Depending on your location, you may have additional rights under local privacy laws. Where applicable and feasible, we strive to honor such rights including:

  • Right to rectification
  • Right to erasure ("right to be forgotten")
  • Right to restrict processing
  • Right to data portability
  • Right to object to processing
11. PRIVACY POLICY UPDATES 11.1 Policy Changes

We may update this Privacy Policy from time to time to reflect changes in our practices, technology, or legal requirements.

11.2 Notification of Changes

Material changes will be communicated through:

  • Email notifications (for users who have provided email addresses)
  • Prominent notices on our platform
  • Updates to the "Last Updated" date at the top of this policy
11.3 Continued Use

Your continued use of the Service after policy updates constitutes acceptance of the revised Privacy Policy.

12. CONTACT INFORMATION 12.1 Privacy Inquiries

For questions, concerns, or requests regarding this Privacy Policy or your personal information, contact us at:

Genda Software Incorporated
8 Pebble Beach Court
Brampton, Ontario, Canada
Email: support@genda.cloud Phone: +1 (416) 648-3285

12.2 Data Protection Officer

For privacy-related inquiries, you may also contact our designated privacy officer at: support@genda.cloud

12.3 Response Time

We strive to respond to privacy inquiries within thirty (30) days of receipt, or as may be reasonable under the circumstances.
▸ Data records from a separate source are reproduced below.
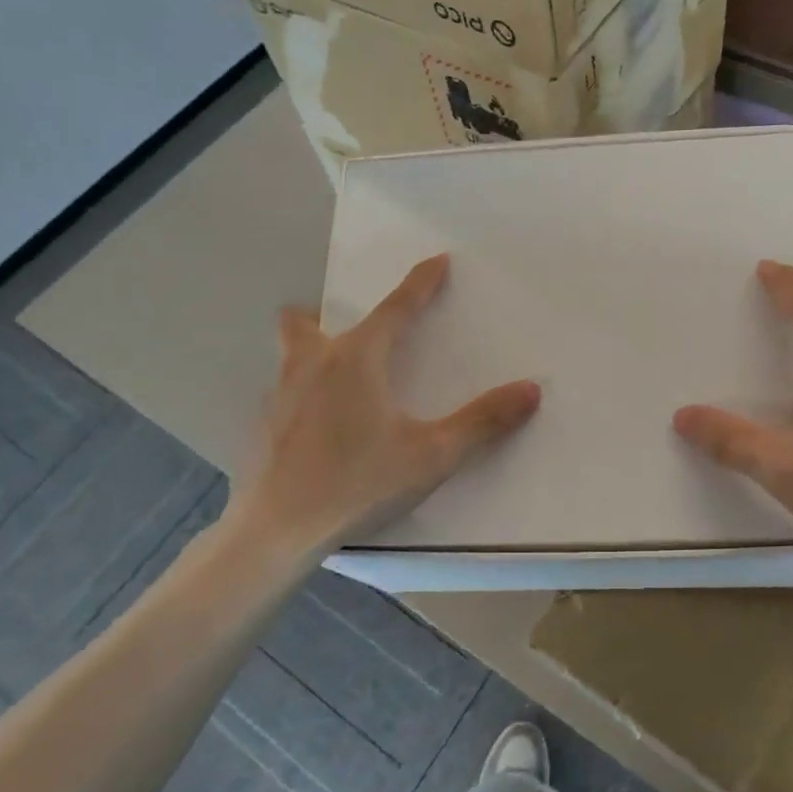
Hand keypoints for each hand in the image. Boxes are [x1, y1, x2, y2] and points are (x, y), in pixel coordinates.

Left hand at [230, 255, 540, 555]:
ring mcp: (278, 395)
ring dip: (308, 353)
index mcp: (356, 360)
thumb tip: (531, 389)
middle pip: (304, 321)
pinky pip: (280, 394)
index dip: (420, 283)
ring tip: (335, 382)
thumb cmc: (359, 483)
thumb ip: (482, 421)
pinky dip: (299, 395)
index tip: (437, 260)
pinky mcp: (261, 427)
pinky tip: (315, 431)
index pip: (396, 309)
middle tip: (349, 336)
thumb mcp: (431, 454)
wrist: (279, 531)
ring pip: (287, 355)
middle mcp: (311, 365)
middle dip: (323, 314)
13. LEGAL BASIS FOR PROCESSING

Where applicable, our basis for processing personal information includes:

13.1 Contract Performance

Processing necessary for the performance of our contract with you (providing the Service).

13.2 Legitimate Interests

Processing for our legitimate business interests, including:

  • Service improvement and platform optimization
  • Fraud prevention and security
  • Customer support and communications
13.3 Consent

Processing based on your explicit consent, including:

  • Marketing communications (where requested)
  • Optional data uses beyond core Service provision
13.4 Legal Obligations

Processing as may be required to comply with legal obligations where applicable.
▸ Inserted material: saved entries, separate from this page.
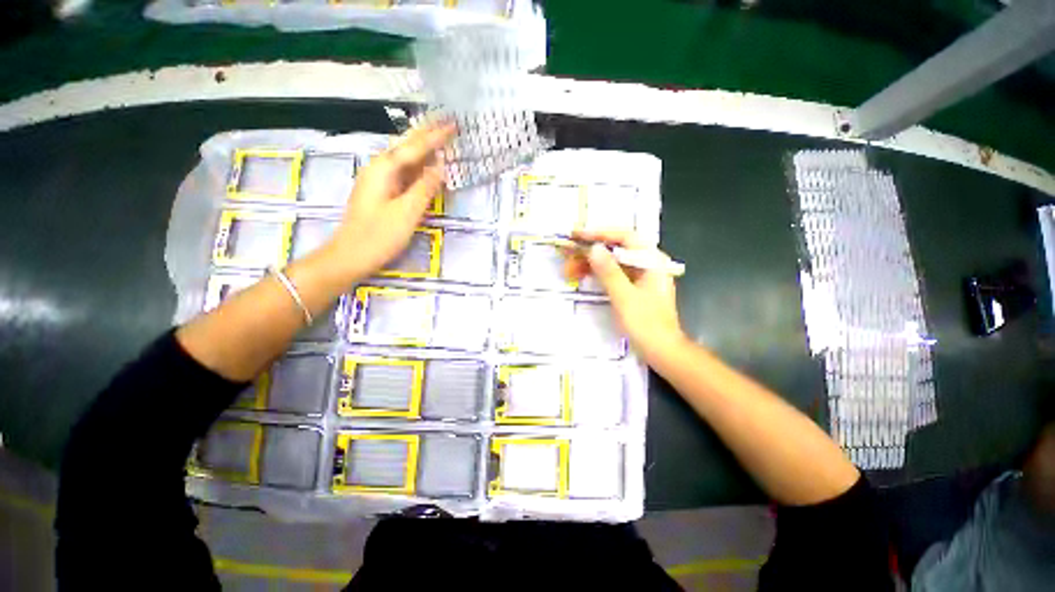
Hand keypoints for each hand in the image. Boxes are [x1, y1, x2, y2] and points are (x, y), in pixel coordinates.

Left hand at [322, 123, 455, 281]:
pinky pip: (403, 173)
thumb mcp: (407, 212)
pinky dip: (417, 166)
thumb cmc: (379, 235)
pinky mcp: (381, 192)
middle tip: (447, 122)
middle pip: (407, 147)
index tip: (454, 124)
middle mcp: (379, 169)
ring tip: (440, 137)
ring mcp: (378, 180)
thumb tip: (441, 167)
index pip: (415, 148)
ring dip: (423, 148)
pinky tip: (426, 165)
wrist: (351, 255)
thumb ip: (425, 188)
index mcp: (385, 169)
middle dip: (427, 134)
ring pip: (405, 159)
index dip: (435, 136)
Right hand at [568, 229, 686, 361]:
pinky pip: (612, 274)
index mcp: (651, 261)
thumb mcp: (625, 297)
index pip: (625, 237)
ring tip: (569, 268)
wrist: (662, 352)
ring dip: (590, 263)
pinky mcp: (633, 288)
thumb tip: (594, 248)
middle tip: (568, 253)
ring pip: (612, 262)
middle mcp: (647, 264)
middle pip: (616, 248)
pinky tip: (581, 275)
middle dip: (591, 250)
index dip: (600, 233)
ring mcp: (640, 276)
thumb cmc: (647, 325)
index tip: (577, 235)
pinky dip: (596, 274)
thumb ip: (609, 272)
14. DATA PROCESSING ADDENDUM 14.1 Institutional Agreements

Educational institutions that use our Service may require additional data processing agreements. Such agreements will specify:

  • Data processing purposes and limitations
  • Security requirements and standards
  • Data retention and deletion procedures
  • Compliance with educational privacy regulations
14.2 Research Data Use

When institutions permit anonymous data use for research purposes:

  • All data is de-identified and aggregated
  • Research is conducted separately from operational instances
  • Results are used solely for educational platform improvement
  • No individual student identification is possible

This Privacy Policy is effective as of the date listed above and governs our collection, use, and protection of your personal information in connection with the Genda Service.